» Exercise objective
The answer must consist solely of the lines from the line with "Figure A6. (a)" to the final line of the data below, reproduced exactly, pictures omitted.

» Records from a dataset
=== Begin Enclosure ===
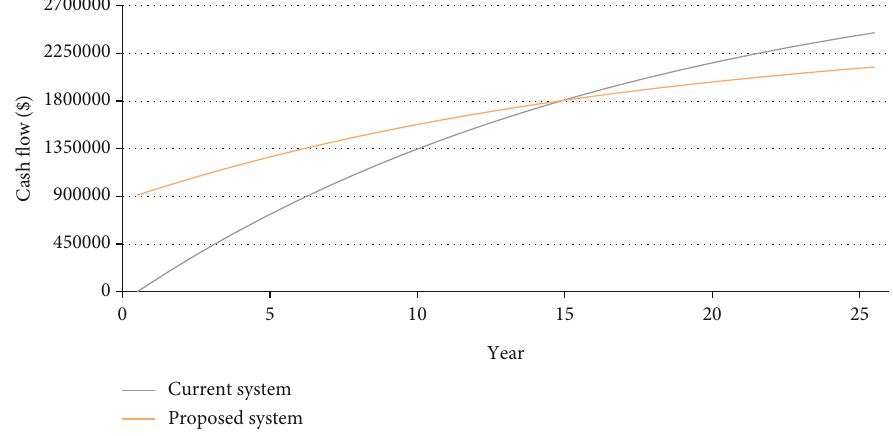
Figure 10: Cumulative cash fl ows over project lifetime for the current and proposed systems for Uganda.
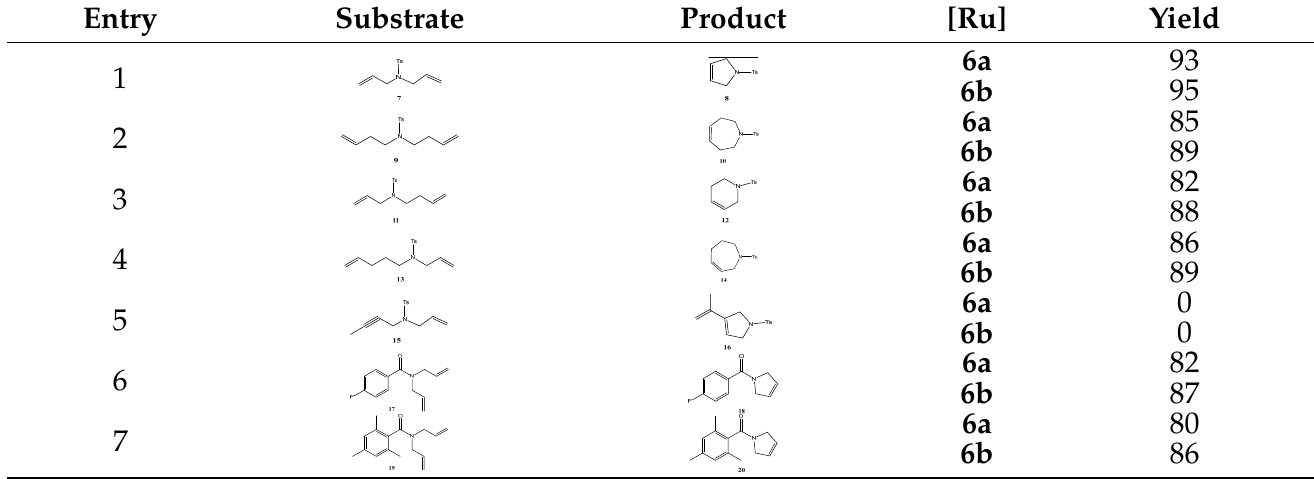
Table 2. Substrate scope of RCM reactions a .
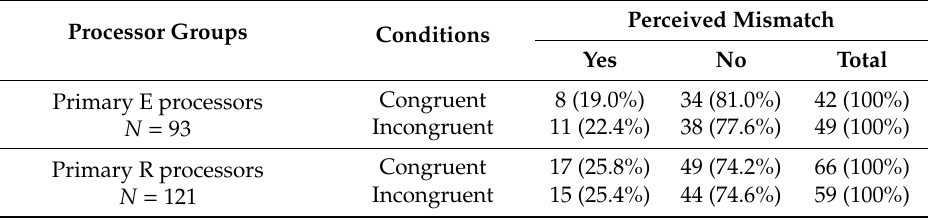
Table 10. Count and proportion (%) of perceived mismatch amongst (in)congruent conditions for primary E processors and primary R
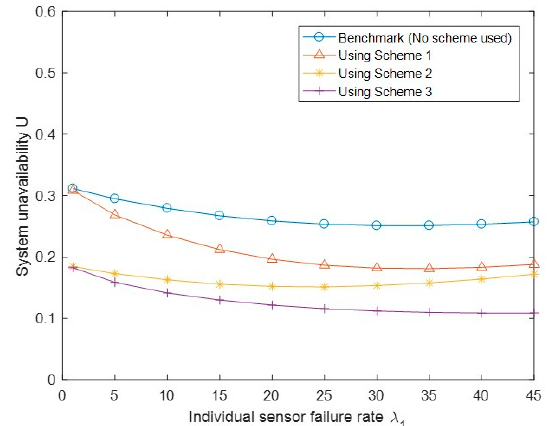
Figure 15. Performance comparison of the system unavailability U under the benchmark and three API schemes.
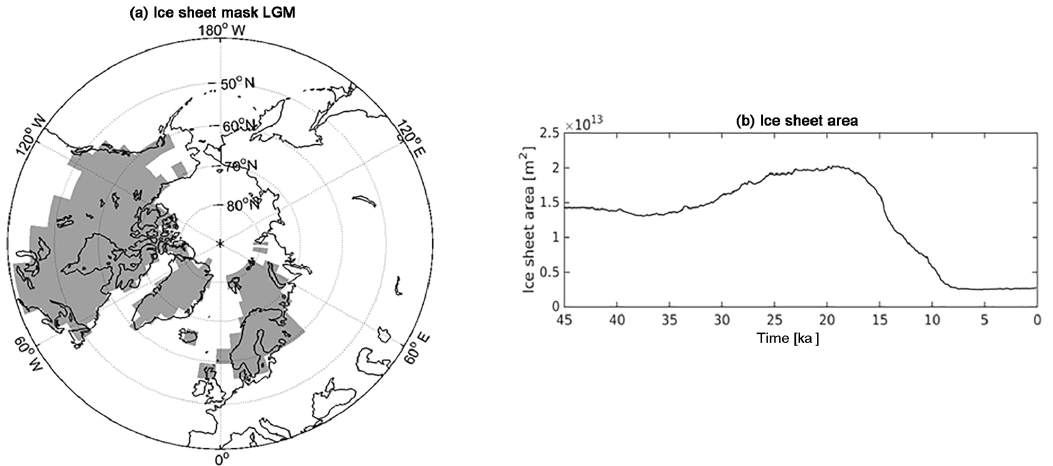
Figure A6. (a) Ice sheet extent at LGM prescribed in MPI-ESM1.2T31_LGM, and (b) evolution of total NH ice sheet area from 45ka to PI simulated by CLIMBER-2.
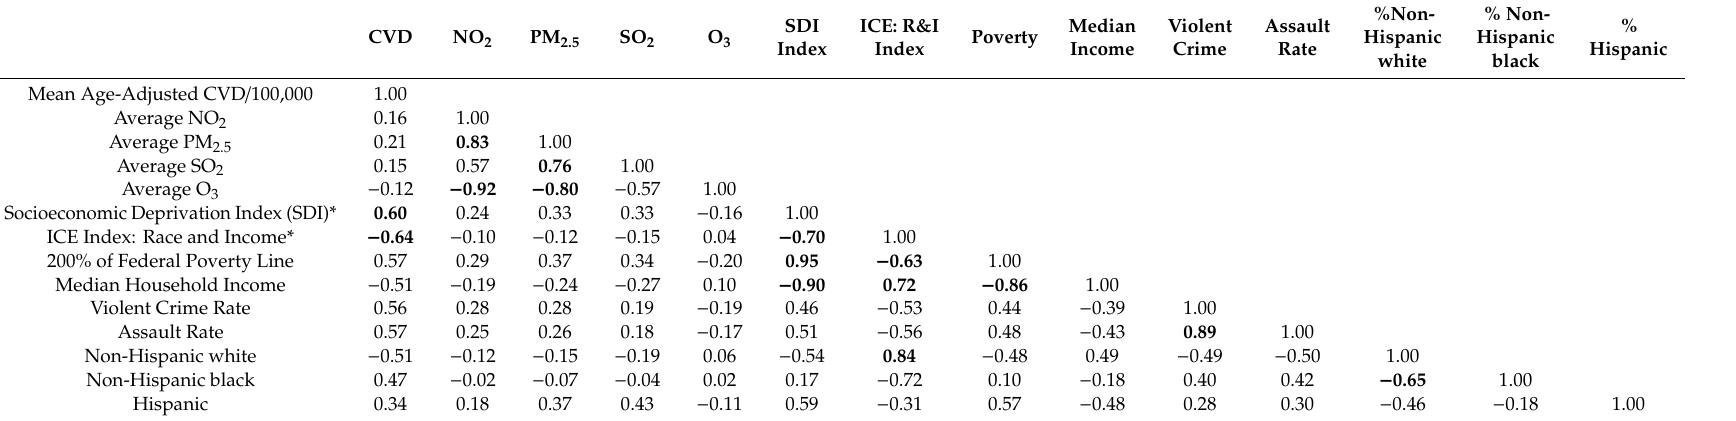
%Non- % Non- SDI ICE: R&I Median Violent Assault % Poverty Hispanic Hispanic Index Index Income Crime Rate Hispanic white black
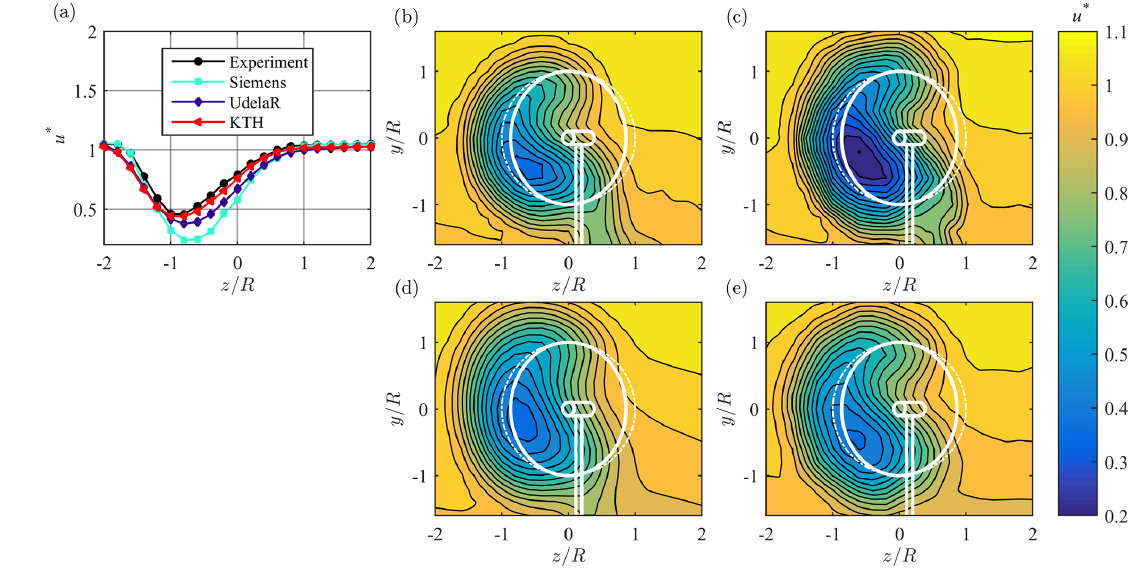
Figure 14. (a) Line plot at hub height and (b–e) contour plots for normalized streamwise mean velocity u ∗ in the wake 3 D behind ForWind turbine, from (b) experiments, (c) Siemens, (d) UdelaR, and (e) KTH. The white lines represent the turbine rotor, nacelle, and tower; solid lines γ = 30 ◦ ; dashed lines γ = 0 ◦ .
=== End Enclosure ===
» Output
Figure A6. (a) Ice sheet extent at LGM prescribed in MPI-ESM1.2T31_LGM, and (b) evolution of total NH ice sheet area from 45ka to PI simulated by CLIMBER-2.
%Non- % Non- SDI ICE: R&I Median Violent Assault % Poverty Hispanic Hispanic Index Index Income Crime Rate Hispanic white black
Figure 14. (a) Line plot at hub height and (b–e) contour plots for normalized streamwise mean velocity u ∗ in the wake 3 D behind ForWind turbine, from (b) experiments, (c) Siemens, (d) UdelaR, and (e) KTH. The white lines represent the turbine rotor, nacelle, and tower; solid lines γ = 30 ◦ ; dashed lines γ = 0 ◦ .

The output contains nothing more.